(September 21, 2006 - Ottawa, ON) - Skate Canada announced today that former Canadian Men’s Champion Michael Slipchuk will become Skate Canada’s new High Performance Director, effective March 2007.
Slipchuk, an Edmonton native currently residing in Calgary, retired from competition in 1992 a year in which he won the Canadian championship and achieved his career highlight by finishing ninth at Olympic Winter Games in Albertville, France.
“Michael will bring a great deal of competitive experience and technical knowledge to Skate Canada’s national team athletes,” said William Thompson, Acting CEO of Skate Canada. “His main task will be to ensure that our high performance athletes have the necessary support systems in place to produce the best competitive results possible and to develop and implement improved athlete development and identification programs. We are delighted that he has accepted this position. Michael is universally respected in the Canadian skating community and will be a tremendous asset to the organization.”
Slipchuk, who been the head skating professional at Calgary’s Glencoe Club for the past 10 years, is a Level 4 certified coach and has taken students to the national and international level. He is also an ISU technical specialist for singles.
Slipchuk’s competitive results include five medals as a Canadian men’s senior competitor (1987, 1989-1992). He was the 1986 Canadian Junior Men’s Champion. He competed at five world championships and had two top-10 finishes. He placed seventh in 1991 and ninth in 1989.

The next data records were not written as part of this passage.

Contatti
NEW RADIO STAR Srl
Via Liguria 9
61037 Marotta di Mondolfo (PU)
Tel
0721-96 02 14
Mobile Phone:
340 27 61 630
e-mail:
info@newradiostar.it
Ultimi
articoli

Skate Canada, the national governing body responsible for the development and administration of figure skating in Canada, is the largest figure skating association in the world. With skating programs for athletes of all ages, offered at 1364 clubs across the country, Skate Canada is an association dedicated to providing every Canadian the opportunity to experience the passion, spirit and triumph of skating. Primarily self-supporting, Skate Canada is able to provide direct athlete funding, which reaches approximately 1 in 7 competitive athletes and 1 in 3 synchronized skating teams each year through various training and performance-related grants.